Hiç burada işçi örgütleri tarafından yayımlanan-açıklanan “açlık sınırı” ile “yoksulluk sınırı” rakamlarına değinmiyorum bile. Açık kaynak zaten, herkesin ulaşması mümkün.
Zaten bu sayıları buraya tekraren taşımanın hiçbir anlamı da yok. Ülkemizde emekli de emekçi de yoksulluk ve yoksunluk ile sınanıyor. Elde edilen gelirlerin/kazançların, artık “insan onuruna” yaraşır bir hayatı sürdürmede yetersiz kaldığını ikrar etmenin, yazmanın, bu rakamları buraya taşımanın hiçbir faydası yok.
İşin ilginç tarafı, TUİK tarafından alan araştırmaları sonucunda saptanarak yayımlanan eşdeğer hanehalkı gelir dağılımında, en yüksek gelire sahip yüzde 20’lik grup ile en düşük gelire sahip yüzde 20’lik grubun arasındaki farkın 8 kat birinci gruptan yana olması… Yani zenginler zenginleşirken…
Yine, TUİK’İN yaşam memnuniyeti araştırmasında mutlu olduğunu beyan edenlerin oranı 2022 yılında %49,7 iken, 2023 yılında %52,7’ye yükselmesi.
Rakamlar ortada…
İşin gerçekten tuhaf tarafı matematik ile sosyolojinin ayrık bir kümeye neden olmaları.
Mutluluk nedir?
İnsanların yaşamının içinde mutluluğun yeri nedir?
İnsanlar neden yaşar?
Boş geçen bir ömrün kime ne faydası var?
Hayatın anlam nirengi noktası nedir?
Para ile saadet olur mu?
Parasız mutluluk olur mu?
Say say bitmez!
Hayatı gerçekleştirme teorimi vardır psikolojide…
Yani biz Türk toplumu olarak daha ne kadar daha sabredeceğiz güzel günler için?
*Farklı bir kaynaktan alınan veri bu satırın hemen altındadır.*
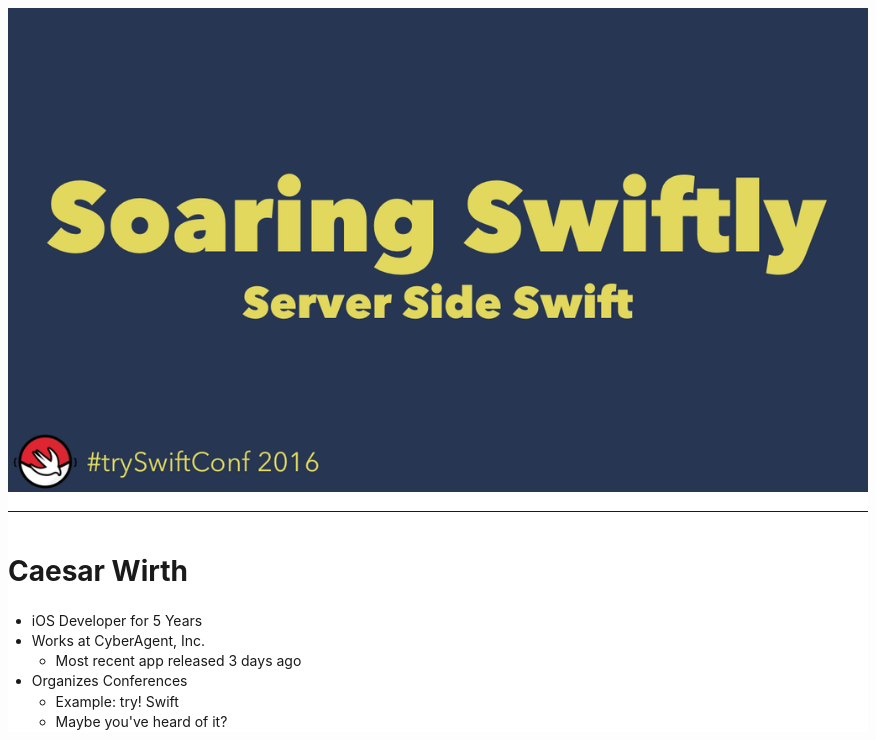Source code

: 
![](title.png)

---
# Caesar Wirth

- iOS Developer for 5 Years
- Works at CyberAgent, Inc.
  - Most recent app released 3 days ago
- Organizes Conferences
  - Example: try! Swift
  - Maybe you've heard of it?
Bırakalım artık boş gevezelikleri…
Yeni Anayasa yapalım mı?
Yahu cari anayasaya uygun olarak toplumsal ve siyasal yaşam bir hâl yoluna sokulsa zaten boş tartışmalar içinde boğulup gitmeyiz.
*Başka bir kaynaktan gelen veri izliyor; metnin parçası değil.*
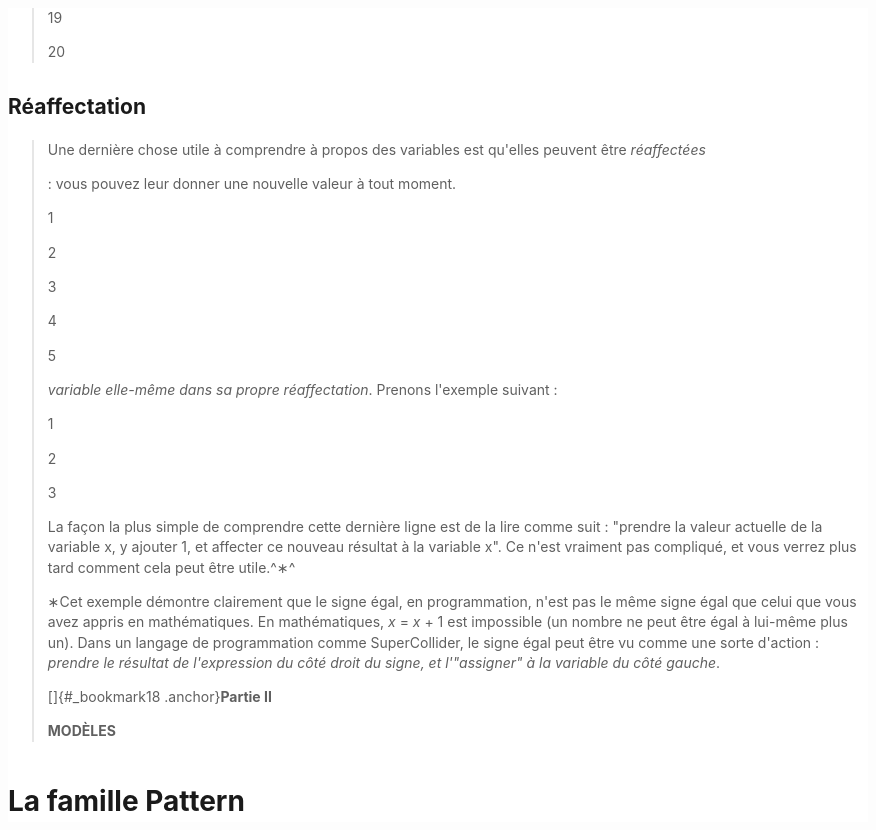 > 19
>
> 20

## Réaffectation

> Une dernière chose utile à comprendre à propos des variables est
> qu\'elles peuvent être *réaffectées*
>
> : vous pouvez leur donner une nouvelle valeur à tout moment.
>
> 1
>
> 2
>
> 3
>
> 4
>
> 5
>
> *variable elle-même dans sa propre réaffectation*. Prenons l\'exemple
> suivant :
>
> 1
>
> 2
>
> 3
>
> La façon la plus simple de comprendre cette dernière ligne est de la
> lire comme suit : \"prendre la valeur actuelle de la variable x, y
> ajouter 1, et affecter ce nouveau résultat à la variable x\". Ce
> n\'est vraiment pas compliqué, et vous verrez plus tard comment cela
> peut être utile.^∗^
>
> ∗Cet exemple démontre clairement que le signe égal, en programmation,
> n\'est pas le même signe égal que celui que vous avez appris en
> mathématiques. En mathématiques, *x* = *x* + 1 est impossible (un
> nombre ne peut être égal à lui-même plus un). Dans un langage de
> programmation comme SuperCollider, le signe égal peut être vu comme
> une sorte d\'action : *prendre le résultat de l\'expression du côté
> droit du signe, et l\'\"assigner\" à la variable du côté gauche*.
>
> []{#_bookmark18 .anchor}**Partie II**
>
> **MODÈLES**

# La famille Pattern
Burada sorulması gereken soru şu:
Ekonomide sürdürülemeyen “bir şey” var; ve bu şey iktisaden büyüyormuşuz gibi algı yanılsamasına neden olurken, geniş kitlelerin yoksulluğunun önüne geçilemiyor. Bir yılda ülkede yoksul kitleye 190.000 kişi daha eklenmiş.
TÜRKİYE YÜZYILINDA…
CUMHURİYETİMİZİN 100.YILINDA…
Hâlen gelişmekte olan toplumların problemleriyle boğuşurken büyük hedefler tayin etmek hiç gerçekçi olmuyor.
Yoksulluk…
Yoksunluk…
Çaresizlik…
Umudunu kaybetme…
Geleceğinden ümitsizlik…
Çok klişe bir savdır: Ekonomi de siyasetten, siyaset de ekonomiden etkilenmeye açık bir dinamiktir. Ama son kertede yaşamın ekonomi ayağının daha fazla baskın olduğunu ifade etmeye gerek var mıdır, bilemiyorum.